How Will Bankruptcy Affect My Credit Score?

This question comes up frequently in client interviews. Many people are convinced that a bankruptcy filing will ruin their credit and they’ll never be able to buy a car or house. In most cases, that’s simply not true.

– Don’t confuse a credit score with a “life score.” A credit score is simply a tool banks use to decide whether or not to extend credit to you and to determine what interest rate to charge you. A 760 credit score doesn’t make you a better person than someone with a 500 credit score. If you really believe a high credit score is valuable, take it to the grocery store and see how much you can buy with it.

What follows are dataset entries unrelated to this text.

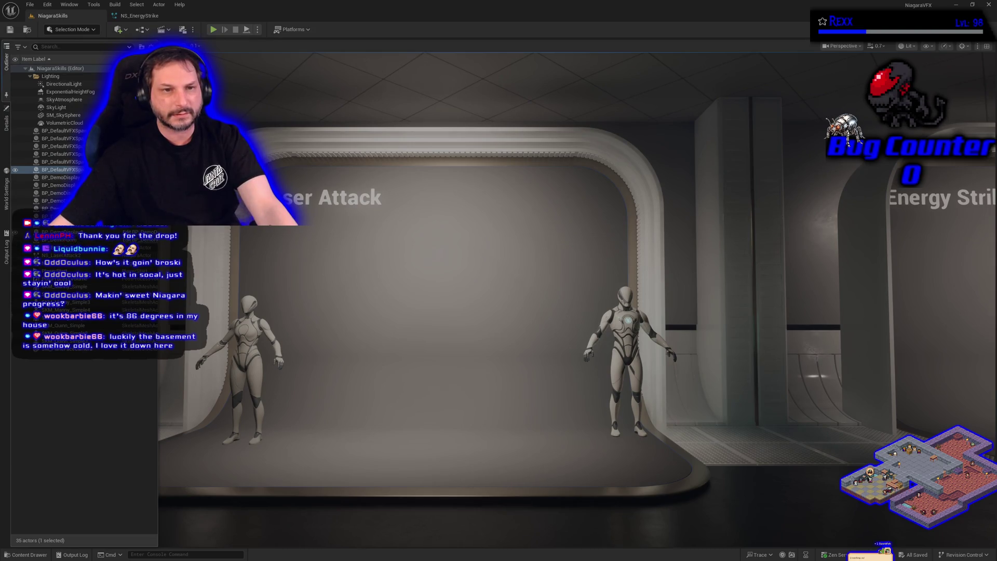
Select spawner and SM_SkySphere actors in the Outliner and view BP_DefaultVFXSpawner5's properties
{"action": "left_click", "coordinate": [57, 162]}
{"action": "left_click", "coordinate": [63, 114]}
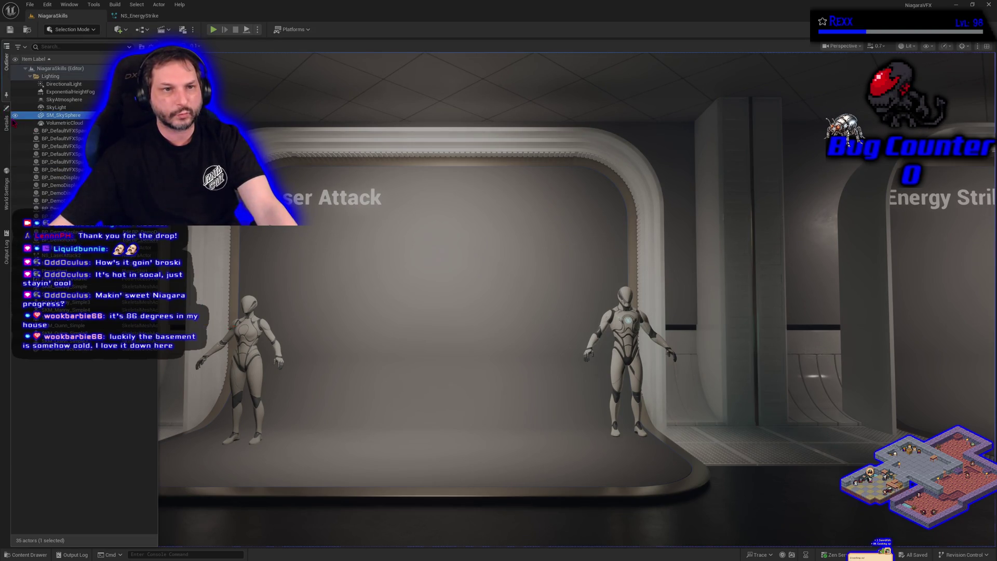
{"action": "left_click", "coordinate": [57, 161]}
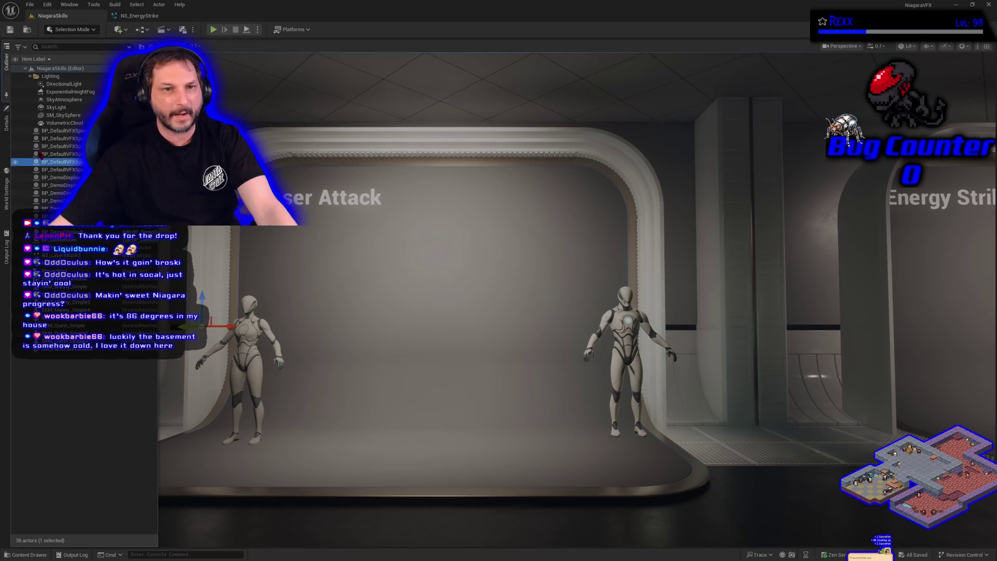
{"action": "left_click", "coordinate": [6, 122]}
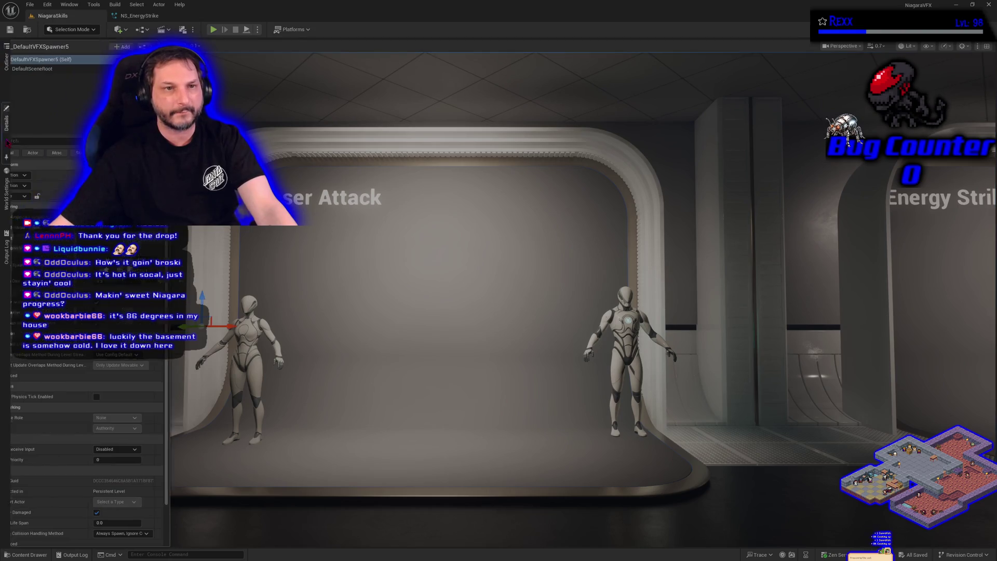
{"action": "left_click", "coordinate": [338, 437]}
Move the view back to the Energy Strike stage and pick a VFX spawner in the Outliner
{"action": "scroll", "coordinate": [338, 437], "scroll_direction": "up", "scroll_amount": 5}
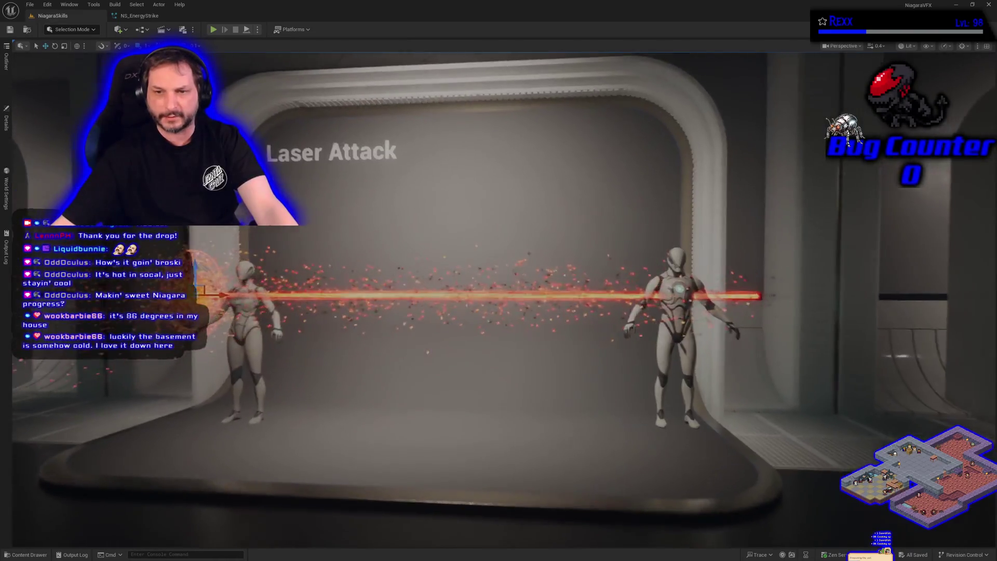
{"action": "scroll", "coordinate": [504, 371], "scroll_direction": "up", "scroll_amount": 5}
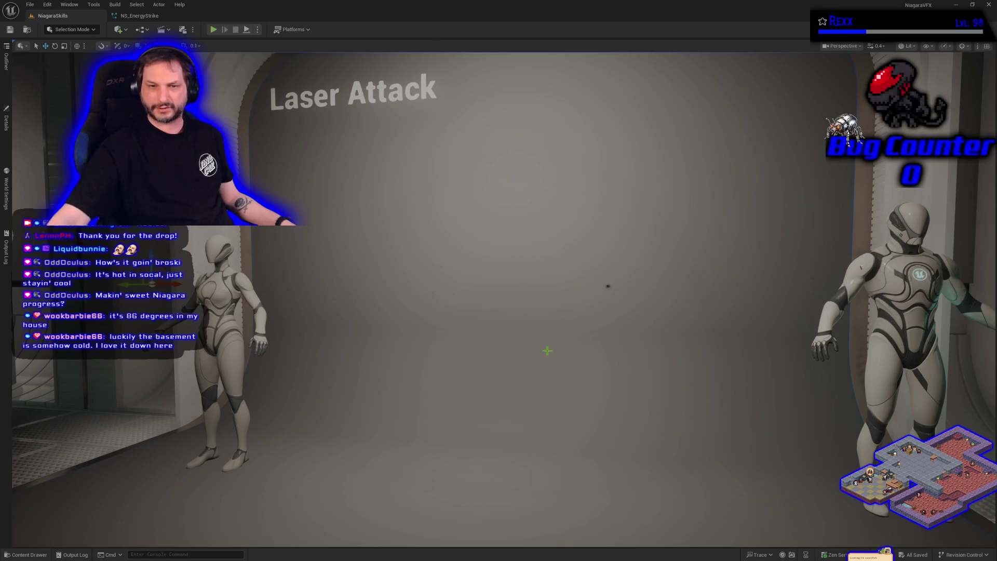
{"action": "left_click_drag", "start_coordinate": [541, 358], "coordinate": [799, 359]}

– If you are behind on credit card payments or have had judgments entered against you, your credit score is already pretty shot. It will likely improve after filing bankruptcy, because your debt to income ratio will be significantly better.

– If you have a high credit score, it may be artificially high. Someone with $50,000 in credit card debt who makes the minimum payments each month on time may have a great credit score because of those timely payments. But if that same person is devoting nearly all of his disposable income to those payments, he’ll be denied a car loan or home loan because his income can’t support the additional payments. If it can’t get you a great rate on a loan, what good is that high credit score?

– A bankruptcy filing will show up on your credit report for approximately 10 years. That doesn’t mean your credit score will remain low the entire time. Your financial life after the bankruptcy will also appear, showing your record of payments post-bankruptcy. As a rough guideline, your credit score will return to its pre-bankruptcy level in about 4 years.

– You *will* get credit again after filing bankruptcy. In general, you’ll receive credit card applications within 6 months of getting your discharge. It’s fine to accept those offers as long as you pay your balance off in full and on time each month. You should qualify for a car loan in about 18 months, and a home loan in 5-6 years. The farther you get from the bankruptcy, the better your chances of getting credit extended to you and of getting a better interest rate. You may be able to shorten those times by having a cosigner or agreeing to a higher interest rate.

If you’re deep in debt, facing foreclosure, having your wages garnisheed, and fighting off the repo man, your credit score should be the least of your worries. Usually, it’s best to file the bankruptcy, get a fresh start, and begin rebuilding your credit. Talk to a bankruptcy attorney for advice tailored to your specific situation.